**READING PASSAGE**:

Secondary operations. Heat treatment, anodizing, plating, passivation, and specialty coatings all add cost that your base machining model will not capture. Get quotes for secondary operations separately so you can model them accurately.

Inspection and certification. If the part requires a First Article Inspection (FAI), material certifications (mill certs), or dimensional inspection reports (CMM data), these add labor and documentation time. Aerospace and defense work often adds 10-20% to the base cost in quality overhead alone.

Minimum order charges. Many shops have a minimum charge per setup ($250-$500 is common). On a run of 5 parts, that minimum may dominate the per-part cost. On a run of 500, it is irrelevant.

Packaging and shipping. Custom packaging (foam-lined trays, VCI bags for corrosion protection) and freight (especially for heavy or oversized parts) can add 3-8% to the landed cost.

Quantity Price Breaks: Modeling the Curve

Should-cost models are not static — they change with quantity. The primary drivers of price-break curves are setup amortization and material buying power.

QuantitySetup Cost/PartMaterial Cost/PartTotal Should-Cost/Part
10$4.25$4.20$62.00
50$0.85$4.10$48.50
200$0.21$3.97$45.91
1,000$0.04$3.70$42.30
5,000$0.01$3.40$39.50

Notice that the largest price break occurs between 10 and 50 units (setup amortization), with diminishing returns beyond 200. If a supplier offers a significant price break at 5,000 pieces but your annual usage is 600, the inventory carrying cost of buying 5,000 may erase the unit cost savings. Model both sides of the equation.

When to Use It

Don’t model everything. Use Should-Cost modeling for:

  • High-Spend Items: Your top 20% of parts by annual cost.
  • Sole-Source Parts: Where you have no competitive quotes to benchmark against.
  • Custom Fabrications: Where “market price” is hard to define.
  • Price Increase Requests: When a supplier asks for an increase, a should-cost model tells you whether the request is driven by real cost changes (material indexes, energy) or margin expansion.
  • New Product Introductions: Before a part goes into production, model the target cost. This sets the negotiation anchor for all future sourcing.

**TASK SET**:
1. In the passage on should-cost modeling, what per-setup minimum charge does it call common?
2. Write the next part of the passage on should-cost modeling, picking up after its final bullet point.

**SUPPLIED DATA**:

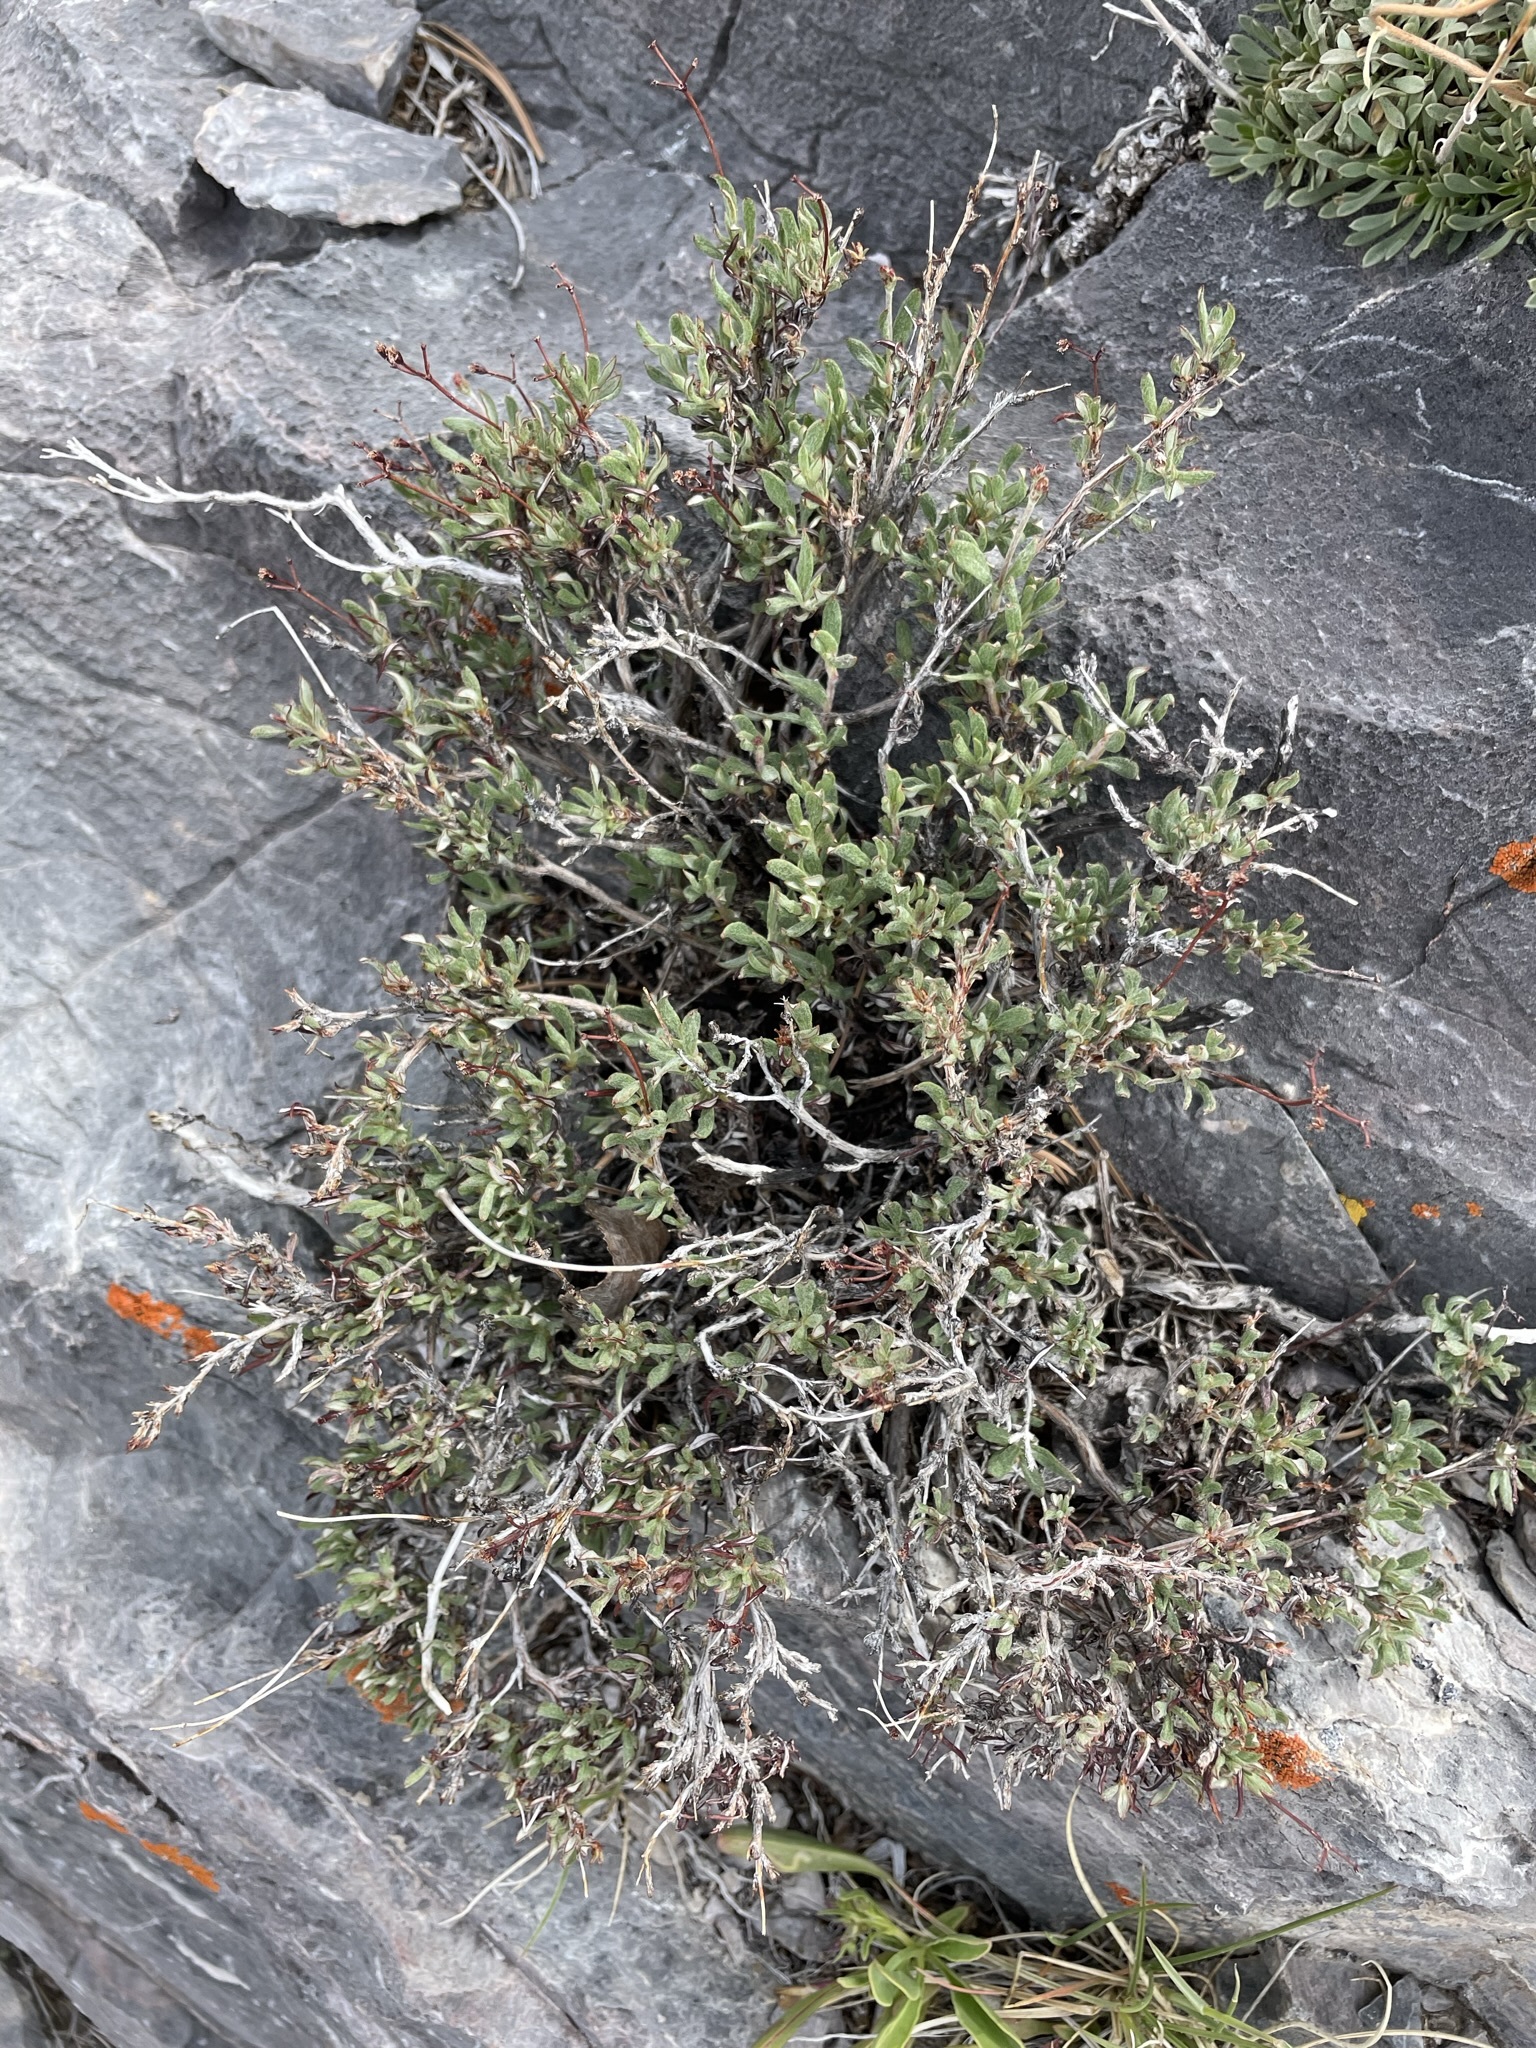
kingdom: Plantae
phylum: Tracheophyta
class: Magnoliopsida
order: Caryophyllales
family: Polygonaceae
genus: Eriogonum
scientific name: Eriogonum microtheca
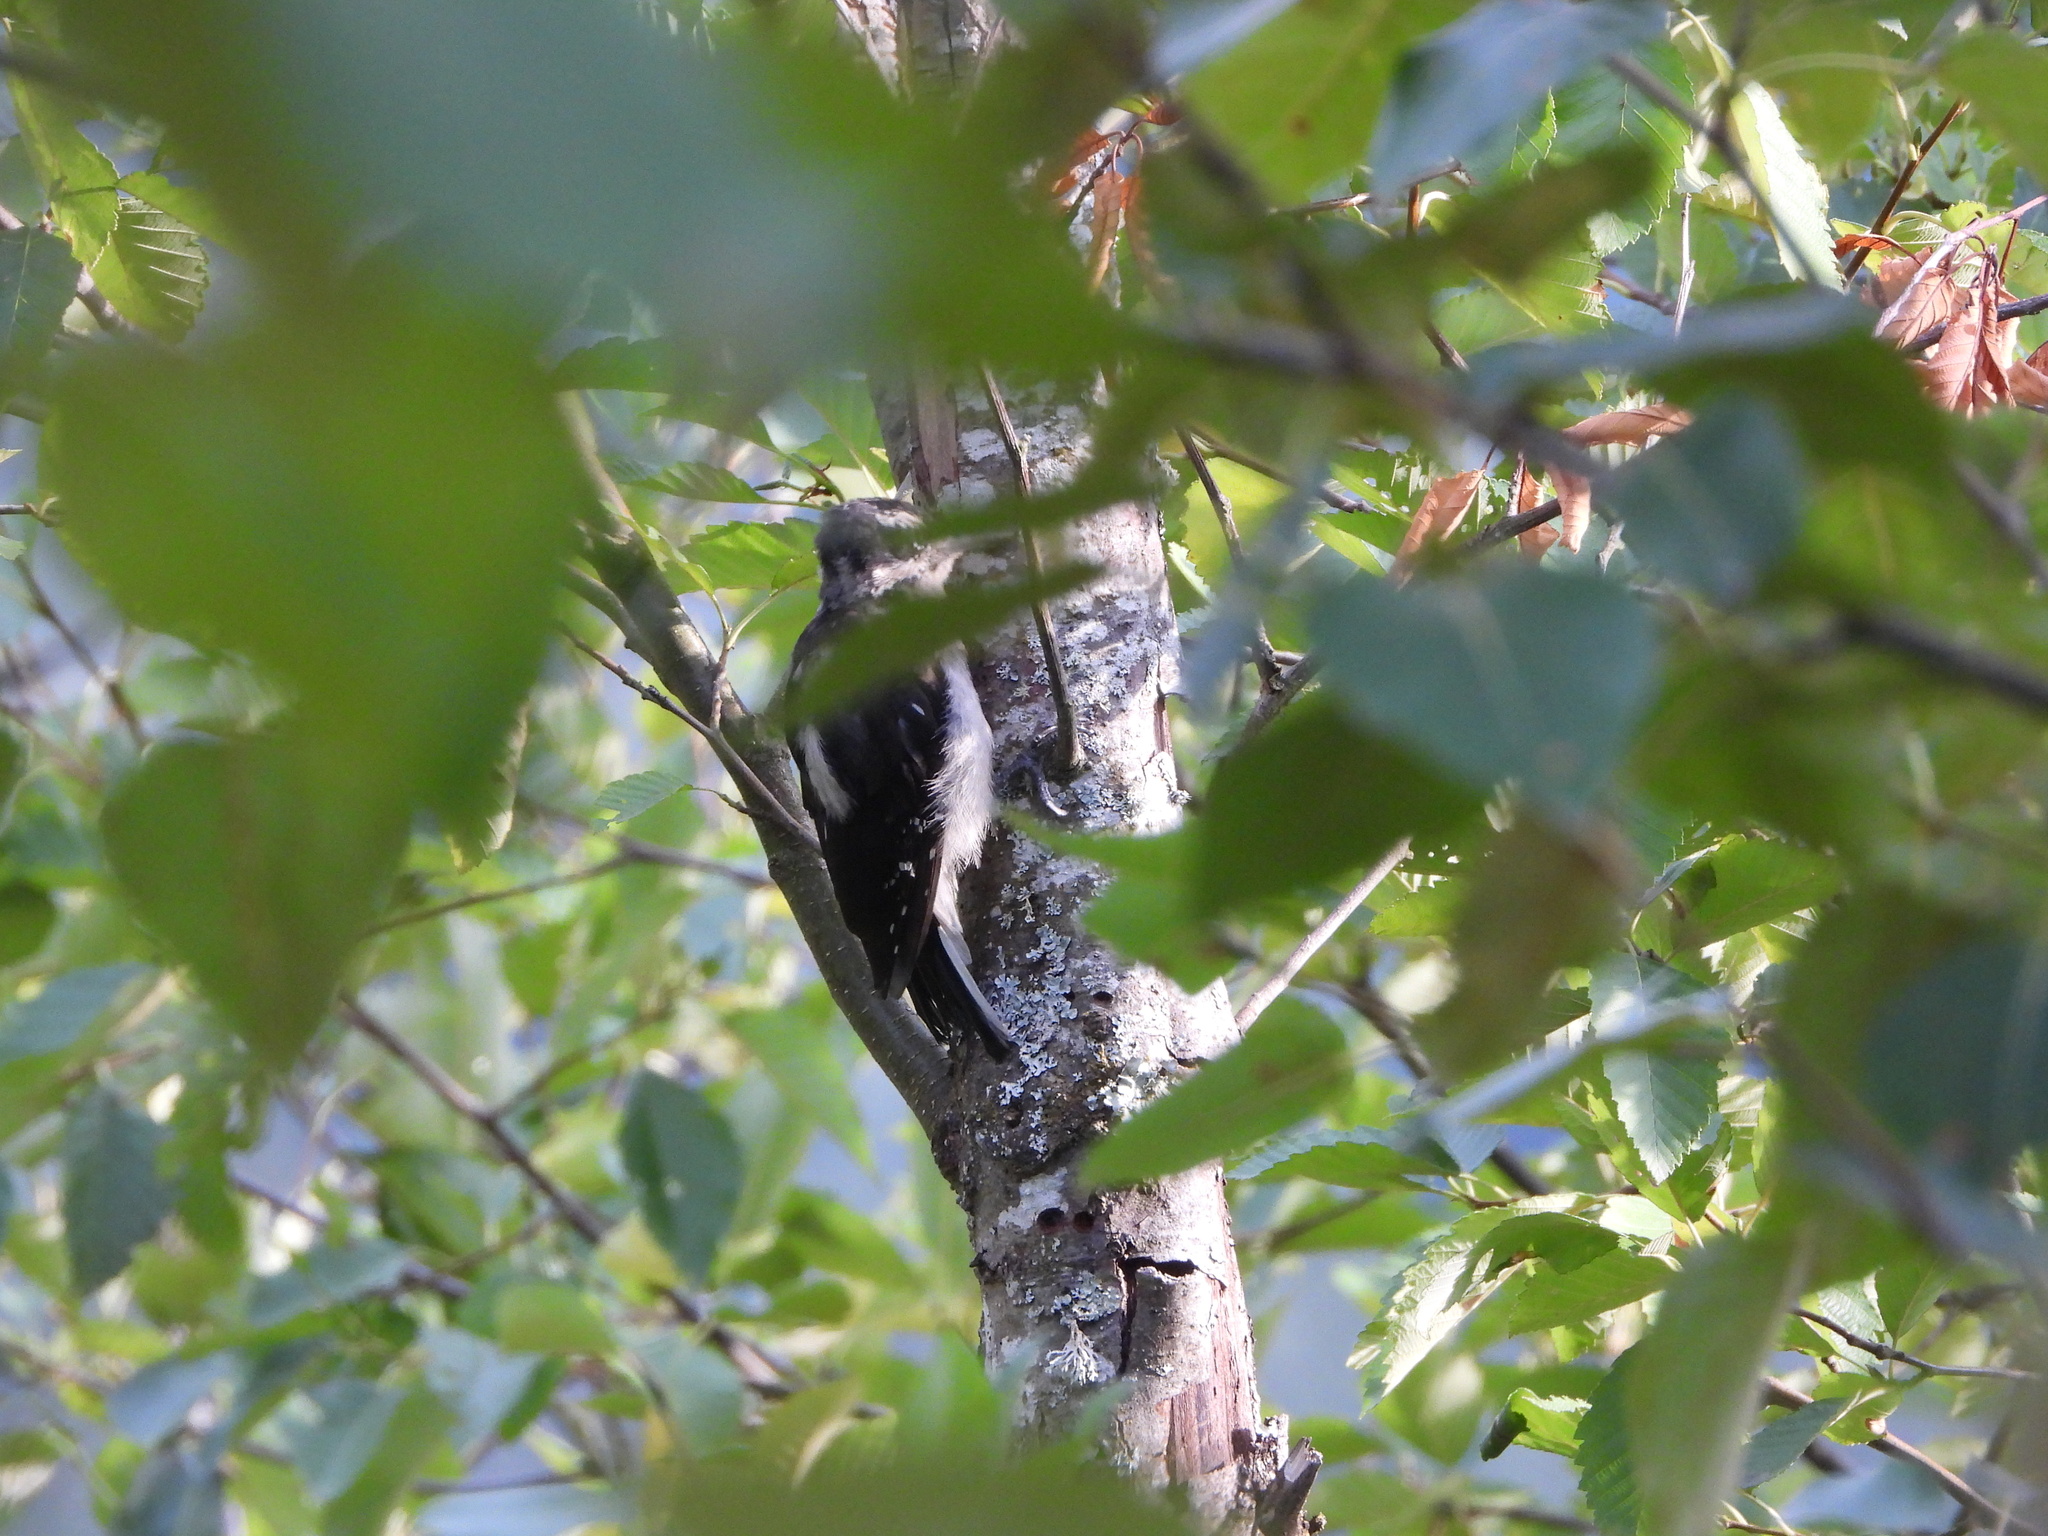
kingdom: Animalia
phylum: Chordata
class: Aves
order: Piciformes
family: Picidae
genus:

**TASK-BY-TASK ANSWERS**:
1. $250-$500

2.
  • Make-vs-Buy Decisions: Comparing your internal cost structure against a supplier’s quote requires a should-cost model on both sides.

When Should-Cost Models Fail (and What to Do)

No model is perfect. Recognize the limitations:

Highly specialized processes. If only 2-3 shops in the country can do the work (e.g., electron beam welding, large-format additive manufacturing), the market is not competitive enough for cost-based negotiation to be effective. In these cases, relationship management and long-term agreements matter more than cost modeling.

Volatile commodity markets. When material prices swing 20% in a quarter, a static model becomes outdated quickly. Build commodity index escalation clauses into contracts rather than trying to lock in a point-in-time price.

Bundled services. When a supplier provides design assistance, inventory management, kitting, or logistics in addition to manufacturing, isolating the “part cost” from the “service cost” becomes difficult. Request itemized quotes that separate manufacturing from value-added services.

Building a Should-Cost Library

The real power of should-cost modeling is compounding knowledge over time. Each model you build becomes a reference point for the next similar part.

Organize models by process family (CNC machining, sheet metal, casting, injection molding) rather than by project or customer. Over time, you build a library of shop rates, cycle time benchmarks, and overhead multipliers that can be applied to new parts with minimal effort.

Track actual prices paid against your models. If your models consistently underestimate by 15%, your assumptions need calibration. If they consistently overestimate, you may be leaving negotiation leverage unused.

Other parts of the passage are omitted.